In this report, we present novel data from an ongoing, spatially replicated, annual study of a
comparatively un-impacted temperate eelgrass habitat, based around the Isles of Scilly, UK. Five
sites were assessed: Broad Ledges Tresco, Higher Town Bay, Little Arthur, Old Grimsby Harbour,
and West Broad Ledges. Metrics include eelgrass (Zostera marina) shoot density, number of
leaves per shoot, maximum shoot length, as well as semi-quantitative recording of signs of wasting
disease and epiphyte cover on a leaf-by-leaf basis. Findings from the 2017 survey, as well as their
place in continuous time series from 1996, are presented and analysed. This represents twentytwo
years of continuous annual monitoring around the Isles of Scilly.
Overall, eelgrass was present at all five survey sites around the Isles of Scilly. We did not find
significant variation in shoot density between survey sites in 2017. However, longer-term trends
reveal significant declines in average shoot density at four out of five surveyed sites since
Special Area of Conservation designation in 2005, with Higher Town Bay declining by over 50%.
Canopy height was found to differ between sites but this may simply be a feature of environmental
differences between sites, such as depth. No long-term changes in canopy height were found with the
exception of Little Arthur, where a slight decrease is evident.
Shoot density and canopy height were combined into a measure of leaf area index (LAI), estimating
total photosynthetic area per unit ground. Significant differences in LAI were observed between the
five survey sites on the 2017 survey, with Little Arthur the most productive and Old Grimsby
Harbour the least. Long-term declines in productivity are observed at Higher Town Bay, Little
Arthur, and Old Grimsby Harbour.
The 2017 results also showed differences in eelgrass ‘patchiness’ between survey sites, with
eelgrass being 80% absent at Higher Town Bay and 88% absent at Old Grimsby Harbour. Analysis of
long-term trends showed that there have been significant declines in patch occupancy at Higher Town
Bay (30%) and Old Grimsby Harbour (60%).
Long-term changes in wasting disease and epiphyte cover were observed but without any clear overall
trend. Interestingly, both in 2017 and across the whole length of the survey, wasting disease
prevalence differs significantly between survey sites, but epiphyte cover does not. This may
indicate that the relative influence of local versus regional drivers is different for wasting
disease and epiphytes but more research would be needed to explore this.

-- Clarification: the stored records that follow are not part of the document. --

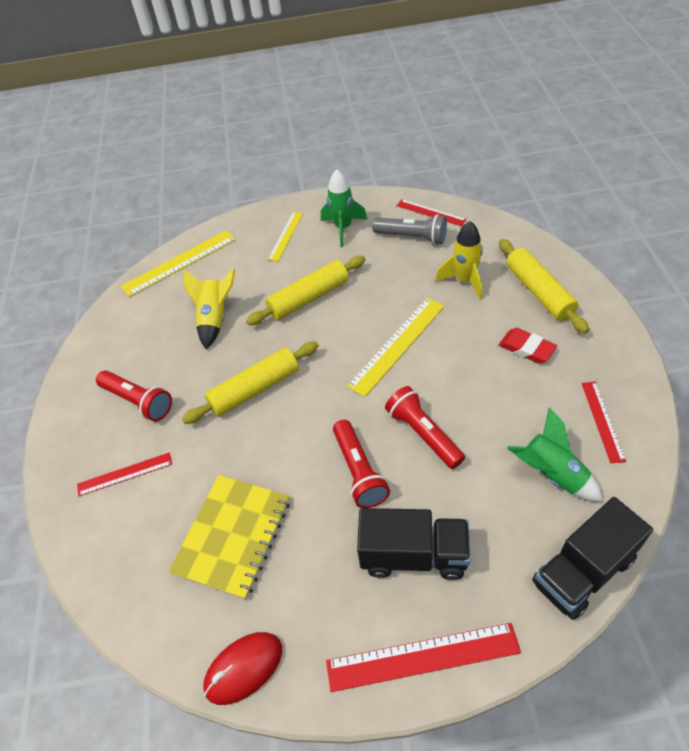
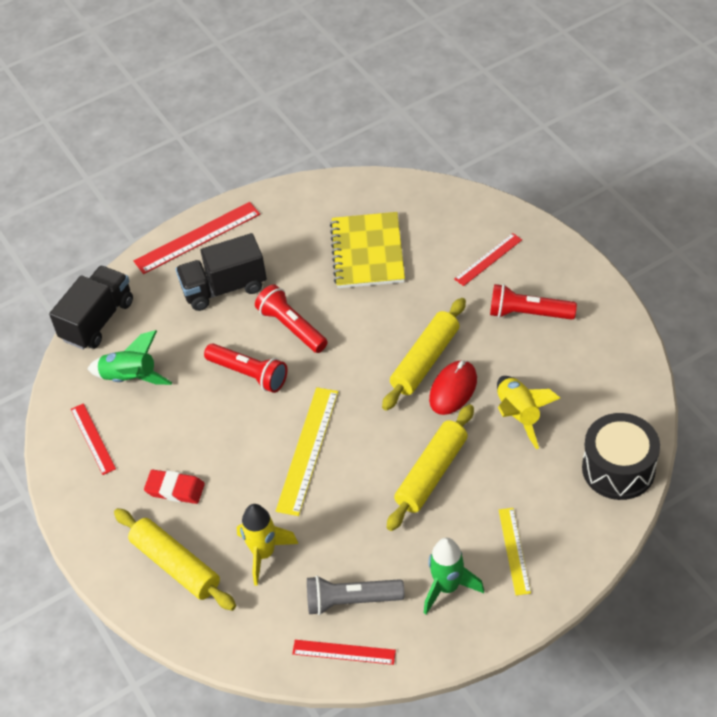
camera: 155 degrees right, 0 degrees up
yellow ruler [121,230,235,297] -> black drum [582,413,660,500]
red mouse [203,632,282,705] -> red mouse moved to [429,360,477,415]

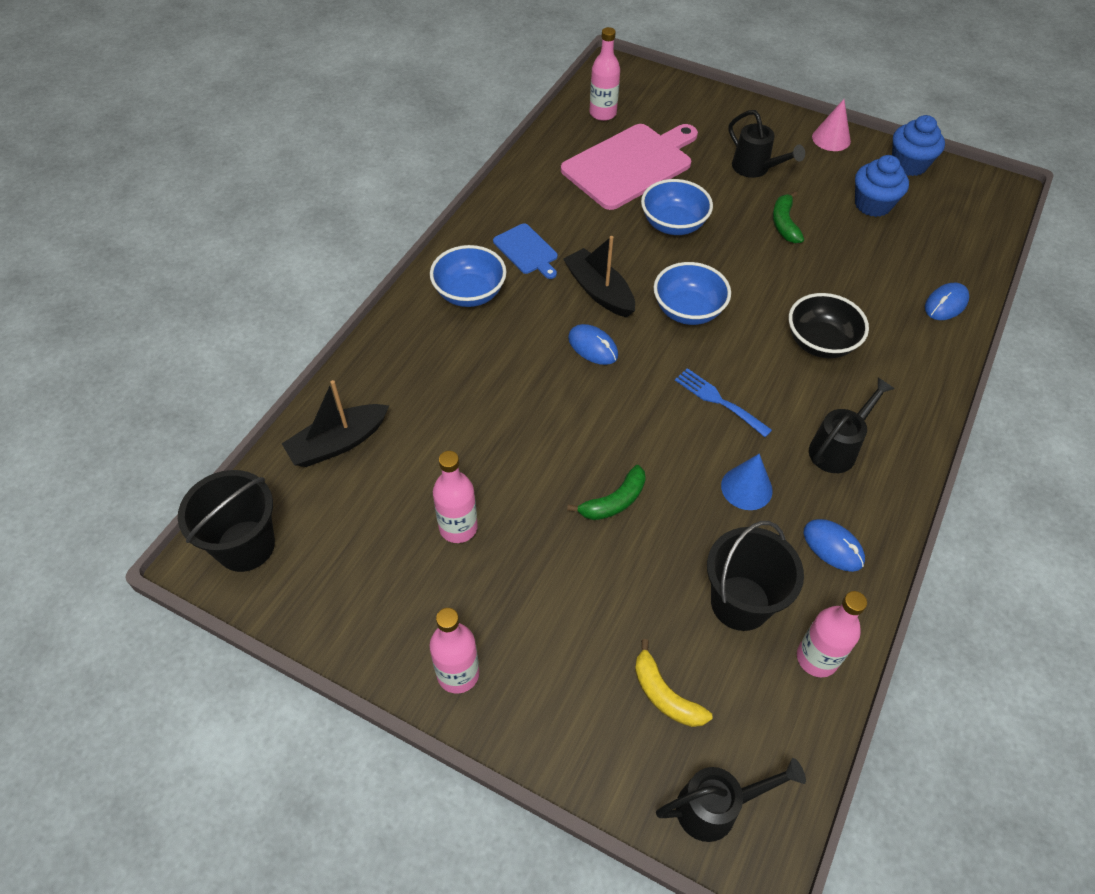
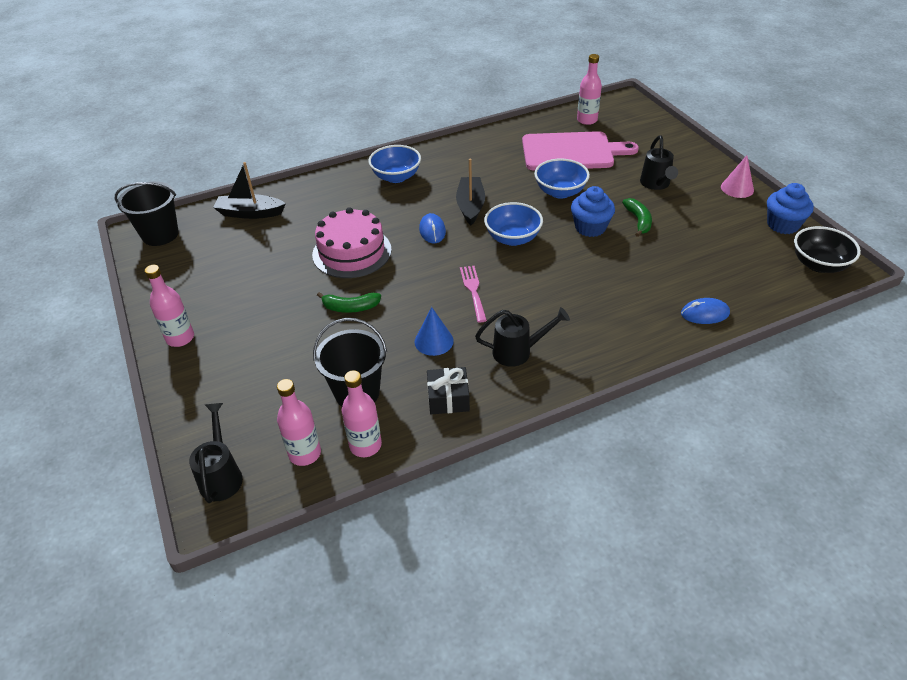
camera: 40 degrees right, 10 degrees down
pink bottle [433,451,478,543] -> pink bottle moved to [277,379,321,466]
blue cutting board [493,223,558,279] -> none
yellow banana [635,639,712,727] -> none
black watering can [656,758,806,842] -> black watering can turned 120 degrees counterclockwise [189,403,243,503]
blue fork [675,368,772,437] -> pink fork [460,266,487,323]
green banana [773,191,804,243] -> green banana turned 135 degrees clockwise [622,198,652,237]
black bowl [789,293,869,358] -> black bowl moved to [794,226,861,273]
blue mouse [803,519,865,572] -> black gift [427,367,470,414]
blue cupcake [855,155,909,217] -> blue cupcake moved to [571,186,615,237]
none -> pink cake [312,207,392,278]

Finally, we continue to see Sargassum muticum, an invasive species of brown seaweed known as
wireweed, at all surveyed sites in the Isles of Scilly. While this is not formally quantified, no
obvious changes in abundance or distribution were evident.
The synthesis of these findings indicates concerning declines in eelgrass across the Isles of
Scilly and, in particular, at Higher Town Bay and Old Grimsby Harbour, since SAC designation in 2005.